In the history of the TV game, he scored the maximum number of points in one game – 120,001. During the game, the score on the scoreboard exceeded 100,000 even before the end of the 3rd round, and the host of the program Petr Kuleshov had to glue a piece of paper with on it with a marker number "+100000", and the score on the scoreboard began to be kept from scratch, since the creators of the program did not expect that someone would be able to collect a six-figure sum. He broke his own record set by him earlier – 80 074. The record has been held from 2003 to the present.

== Television ==

Author and anchorman of gameshows and other programs on various Russian TV channels.

== Controversy ==

Drouz appeared on the Russian version of Who Wants To Be A Millionaire?, known as Kto khochet stat' millionerom? on 22 December 2018 with Viktor Sidnev. He won 200,000 rubles but the winnings were not granted on due to allegations of misconduct.

== Other projects ==
On 5 April 2008, Aleksandr Drouz became one of the Russian torchbearers of the 2008 Summer Olympics torch relay.
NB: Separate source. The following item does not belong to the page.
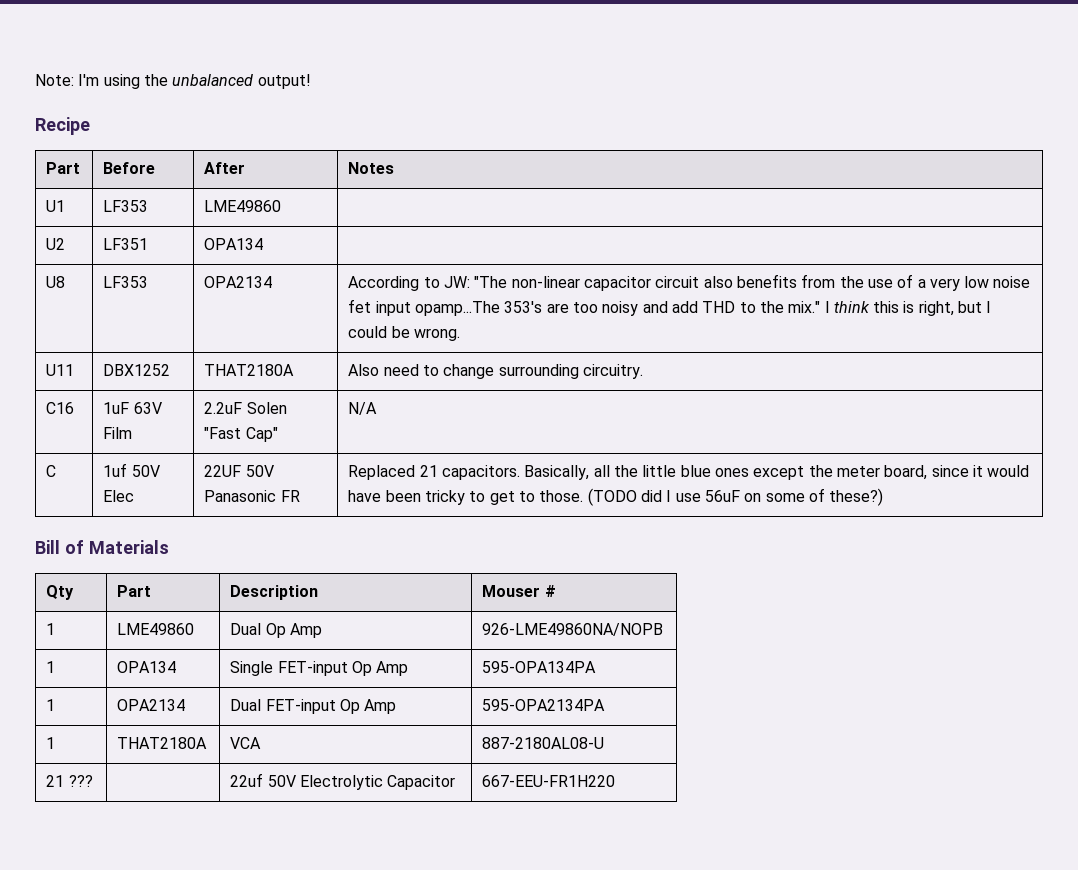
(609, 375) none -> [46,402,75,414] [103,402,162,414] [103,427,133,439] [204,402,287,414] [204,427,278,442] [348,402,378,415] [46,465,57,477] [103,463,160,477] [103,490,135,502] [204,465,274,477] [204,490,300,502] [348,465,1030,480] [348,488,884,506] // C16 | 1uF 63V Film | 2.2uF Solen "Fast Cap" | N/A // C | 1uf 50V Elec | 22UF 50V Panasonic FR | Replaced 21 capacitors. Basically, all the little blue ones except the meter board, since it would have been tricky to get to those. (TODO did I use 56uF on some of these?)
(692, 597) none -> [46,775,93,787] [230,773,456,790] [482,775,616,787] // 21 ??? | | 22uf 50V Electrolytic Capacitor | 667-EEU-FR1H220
In 2015, he participated in the McHappy Day charity event designed to raise money for the treatment of sick children.

In 2016, he worked as a taxi driver in the St. Petersburg company "Taxovichkoff" as part of a charity event, all the funds raised from which were transferred to the AdVita charity fund that helps cancer patients.

In 2017, he appeared in a commercial in support of a sober lifestyle.

In 2018, he took part in the project of the Warm House charity fund, which helps families in crisis situations.

== Family ==

Drouz is married and has two daughters: the elder Inna Drouz and the younger Marina Druz. Both daughters have followed in their father's footsteps and participated in the "What? Where? When?" program.